• **Task list**
**a)** From the energy savings passage, copy the text starting at "The variation in" and ending at "peak avoided costs.".
**b)** According to the energy savings passage, at what hour do other envelope measures reach their peak savings in the non-summer season?
**c)** Decide whether each statement agrees with the energy savings passage, and answer yes or no with the deciding words quoted from it: (i) Inferred cooling replacements have the largest impact multiplier. (ii) Windows and door measures produce small morning load increases in both seasons. (iii) Taken together, load decreasing measures provide 53% more value under the 2020 avoided cost model.

The variation in the diurnal and seasonal timing of peak savings is even more significant at the measure level. Inferred cooling replacement savings are largest in the afternoon and evening in both seasons, though savings are several times higher in the summer (see Fig. 2). Inferred cooling replacement savings are also well-aligned with the peak summer avoided costs in both the 2019 and 2020 peak avoided cost models, which occur at 5PM and 6PM, respectively.

Fig. 2
figure 2

Seasonal demand savings by efficiency measure category

In households that implemented windows and door measures, we observe small morning load increases (negative savings) in both seasons, accompanied by more significant load reductions in the afternoon and evening, especially in the summer. The savings from these measures are also generally well-aligned with peak avoided costs.

Peak savings from other envelope measures occur in the late evening in both summer (9PM) and non-summer (10PM). In the summer, as indicated by the negative savings, other envelope upgrades increase mid-day usage, likely by allowing less heat to escape the household in the mornings, causing space-conditioning usage to begin earlier. In non-summer, the late evening peak may correspond to better electric heating efficiency. While their peak savings do not coincide with the peak avoided costs hours in either season, other envelope measures still provide significant value because both savings and avoided costs remain high throughout the evening.

Table 2 presents the impact multipliers for each efficiency measure category using both the 2019 and 2020 avoided cost models. The multipliers are the ratio of project dollar impacts estimated with hourly energy savings to project dollar impacts estimated with annual energy savings. Multipliers do not rank measures by their absolute impacts; they measure the share of extra impact revealed through a time-sensitive valuation. Inferred cooling replacements, for example, have the highest demand savings (see Fig. 2) but do not have the largest multiplier.

Table 2 Impact multipliers for efficiency measures

In general, we find that impact multipliers for load decreasing measures are greater than one, which means that estimates of electric savings that ignore their timing would undercount the value that they provide to the electricity system. The time-sensitive valuation reveals that, when considered together, these measures provide substantially more value than a naïve valuation would estimate: 53% more using the 2019 model and 37% more using the 2020 model.

The impact multipliers differ across measures and avoided cost models. As we discussed earlier in this section, efficiency measures have distinct savings shapes that combine with avoided costs in different ways. To help explain the differences in impact multipliers, we present avoided cost multipliers for each season and hour across our entire project sample using both the 2019 and 2020 avoided cost models in Fig. 3. We calculate these as the ratio of the average avoided cost in an hour of the day to the average avoided costs across the whole year.

• **Data listing**
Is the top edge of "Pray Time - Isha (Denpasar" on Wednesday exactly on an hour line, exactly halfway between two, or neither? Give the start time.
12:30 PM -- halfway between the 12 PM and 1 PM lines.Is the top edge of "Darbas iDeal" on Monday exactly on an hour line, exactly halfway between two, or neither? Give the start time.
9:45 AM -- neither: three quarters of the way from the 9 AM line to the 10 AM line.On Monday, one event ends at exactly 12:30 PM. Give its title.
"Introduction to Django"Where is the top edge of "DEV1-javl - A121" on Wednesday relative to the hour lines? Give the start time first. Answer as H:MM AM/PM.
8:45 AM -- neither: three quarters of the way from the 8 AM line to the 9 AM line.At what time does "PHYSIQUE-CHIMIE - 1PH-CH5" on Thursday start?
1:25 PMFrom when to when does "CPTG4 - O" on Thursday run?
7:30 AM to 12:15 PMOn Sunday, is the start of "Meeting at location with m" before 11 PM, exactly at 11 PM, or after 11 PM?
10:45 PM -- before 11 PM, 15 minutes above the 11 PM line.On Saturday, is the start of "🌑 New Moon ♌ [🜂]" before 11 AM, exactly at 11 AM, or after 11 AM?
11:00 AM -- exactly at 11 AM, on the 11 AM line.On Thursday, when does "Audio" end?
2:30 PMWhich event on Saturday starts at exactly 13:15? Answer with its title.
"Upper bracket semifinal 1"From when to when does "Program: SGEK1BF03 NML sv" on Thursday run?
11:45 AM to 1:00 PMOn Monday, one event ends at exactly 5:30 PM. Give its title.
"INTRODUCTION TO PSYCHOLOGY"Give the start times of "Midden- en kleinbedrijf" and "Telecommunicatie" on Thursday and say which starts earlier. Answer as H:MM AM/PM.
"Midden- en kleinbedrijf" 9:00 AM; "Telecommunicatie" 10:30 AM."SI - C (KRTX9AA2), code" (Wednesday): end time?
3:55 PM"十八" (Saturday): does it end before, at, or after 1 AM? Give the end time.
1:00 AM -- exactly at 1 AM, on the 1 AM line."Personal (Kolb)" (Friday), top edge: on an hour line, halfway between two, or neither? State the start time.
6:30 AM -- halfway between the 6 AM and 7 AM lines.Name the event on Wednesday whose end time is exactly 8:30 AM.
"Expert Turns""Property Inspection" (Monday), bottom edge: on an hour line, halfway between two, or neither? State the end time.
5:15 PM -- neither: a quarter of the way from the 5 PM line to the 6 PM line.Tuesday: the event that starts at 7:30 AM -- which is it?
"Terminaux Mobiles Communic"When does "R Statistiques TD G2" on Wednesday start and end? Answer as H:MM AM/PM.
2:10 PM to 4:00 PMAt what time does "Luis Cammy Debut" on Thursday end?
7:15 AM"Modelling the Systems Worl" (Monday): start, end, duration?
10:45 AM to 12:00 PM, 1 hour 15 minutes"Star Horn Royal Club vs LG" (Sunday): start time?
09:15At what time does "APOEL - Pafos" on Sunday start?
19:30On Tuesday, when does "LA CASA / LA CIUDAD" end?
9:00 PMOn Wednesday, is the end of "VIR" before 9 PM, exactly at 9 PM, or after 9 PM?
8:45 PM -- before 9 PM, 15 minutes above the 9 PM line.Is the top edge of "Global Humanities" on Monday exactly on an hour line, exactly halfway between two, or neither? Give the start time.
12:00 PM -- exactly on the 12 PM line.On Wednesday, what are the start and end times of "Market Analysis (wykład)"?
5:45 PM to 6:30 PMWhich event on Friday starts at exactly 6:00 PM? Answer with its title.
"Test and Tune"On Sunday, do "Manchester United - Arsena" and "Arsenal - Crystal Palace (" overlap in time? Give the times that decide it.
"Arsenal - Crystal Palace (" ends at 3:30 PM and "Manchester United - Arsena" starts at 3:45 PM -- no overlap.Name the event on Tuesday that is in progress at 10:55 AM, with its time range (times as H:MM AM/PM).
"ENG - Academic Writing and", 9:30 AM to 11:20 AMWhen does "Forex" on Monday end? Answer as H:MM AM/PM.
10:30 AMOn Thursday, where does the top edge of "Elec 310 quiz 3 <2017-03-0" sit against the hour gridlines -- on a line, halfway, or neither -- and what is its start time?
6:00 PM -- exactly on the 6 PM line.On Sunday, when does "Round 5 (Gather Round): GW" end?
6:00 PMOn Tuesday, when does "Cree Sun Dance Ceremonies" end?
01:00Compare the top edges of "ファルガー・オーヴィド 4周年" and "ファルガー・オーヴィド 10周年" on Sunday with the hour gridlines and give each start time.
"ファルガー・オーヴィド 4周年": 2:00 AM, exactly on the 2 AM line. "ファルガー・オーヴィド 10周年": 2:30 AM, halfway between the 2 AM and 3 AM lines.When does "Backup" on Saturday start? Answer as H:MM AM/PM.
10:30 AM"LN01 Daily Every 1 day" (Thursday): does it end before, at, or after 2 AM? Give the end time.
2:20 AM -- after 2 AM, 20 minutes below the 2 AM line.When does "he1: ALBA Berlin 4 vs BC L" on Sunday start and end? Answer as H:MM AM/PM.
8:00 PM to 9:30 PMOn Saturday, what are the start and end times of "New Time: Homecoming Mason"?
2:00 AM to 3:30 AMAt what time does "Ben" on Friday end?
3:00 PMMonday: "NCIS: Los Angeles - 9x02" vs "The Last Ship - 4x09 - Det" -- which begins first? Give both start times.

• **Expected results**
**a)**
The variation in the diurnal and seasonal timing of peak savings is even more significant at the measure level. Inferred cooling replacement savings are largest in the afternoon and evening in both seasons, though savings are several times higher in the summer (see Fig. 2). Inferred cooling replacement savings are also well-aligned with the peak summer avoided costs in both the 2019 and 2020 peak avoided cost models, which occur at 5PM and 6PM, respectively.

Fig. 2
figure 2

Seasonal demand savings by efficiency measure category

In households that implemented windows and door measures, we observe small morning load increases (negative savings) in both seasons, accompanied by more significant load reductions in the afternoon and evening, especially in the summer. The savings from these measures are also generally well-aligned with peak avoided costs.

**b)** At 10PM.

**c)**
(i) No: "Inferred cooling replacements, for example, have the highest demand savings (see Fig. 2) but do not have the largest multiplier."
(ii) Yes: "we observe small morning load increases (negative savings) in both seasons"
(iii) No: "53% more using the 2019 model and 37% more using the 2020 model"